= INPUT =
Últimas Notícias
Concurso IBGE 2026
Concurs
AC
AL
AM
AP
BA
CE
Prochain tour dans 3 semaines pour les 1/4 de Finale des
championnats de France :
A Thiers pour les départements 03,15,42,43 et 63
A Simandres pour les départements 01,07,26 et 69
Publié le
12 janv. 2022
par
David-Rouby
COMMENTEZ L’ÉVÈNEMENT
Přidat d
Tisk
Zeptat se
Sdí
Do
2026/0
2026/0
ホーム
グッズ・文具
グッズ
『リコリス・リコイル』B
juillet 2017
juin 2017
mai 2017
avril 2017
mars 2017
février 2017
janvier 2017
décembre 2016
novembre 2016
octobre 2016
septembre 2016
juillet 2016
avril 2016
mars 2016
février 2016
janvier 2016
--
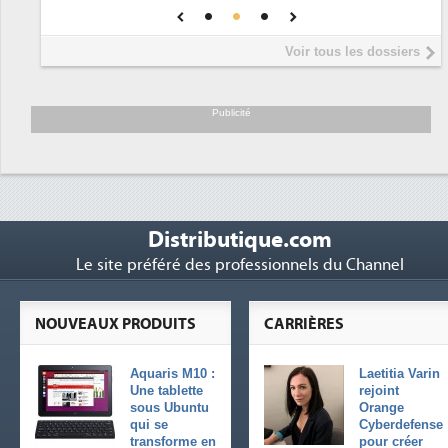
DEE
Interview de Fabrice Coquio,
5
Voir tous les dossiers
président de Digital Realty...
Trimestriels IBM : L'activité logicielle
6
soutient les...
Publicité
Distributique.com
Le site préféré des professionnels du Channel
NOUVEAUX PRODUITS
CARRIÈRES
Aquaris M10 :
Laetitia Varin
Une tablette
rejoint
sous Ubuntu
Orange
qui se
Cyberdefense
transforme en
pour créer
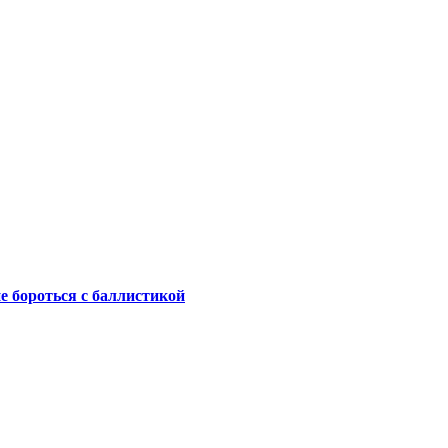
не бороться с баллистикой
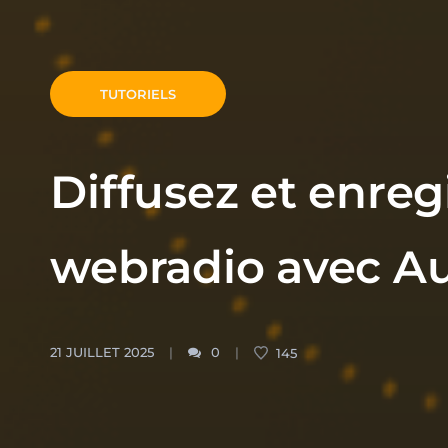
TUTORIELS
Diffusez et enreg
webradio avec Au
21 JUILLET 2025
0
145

= EXERCISE BRIEF =
Can you set down the items without any change, starting at the line that has "Últimas Notícias" and stopping after the line that has "janvier 2016"?

= YOUR SOLUTION =
Últimas Notícias
Concurso IBGE 2026
Concurs
AC
AL
AM
AP
BA
CE
Prochain tour dans 3 semaines pour les 1/4 de Finale des
championnats de France :
A Thiers pour les départements 03,15,42,43 et 63
A Simandres pour les départements 01,07,26 et 69
Publié le
12 janv. 2022
par
David-Rouby
COMMENTEZ L’ÉVÈNEMENT
Přidat d
Tisk
Zeptat se
Sdí
Do
2026/0
2026/0
ホーム
グッズ・文具
グッズ
『リコリス・リコイル』B
juillet 2017
juin 2017
mai 2017
avril 2017
mars 2017
février 2017
janvier 2017
décembre 2016
novembre 2016
octobre 2016
septembre 2016
juillet 2016
avril 2016
mars 2016
février 2016
janvier 2016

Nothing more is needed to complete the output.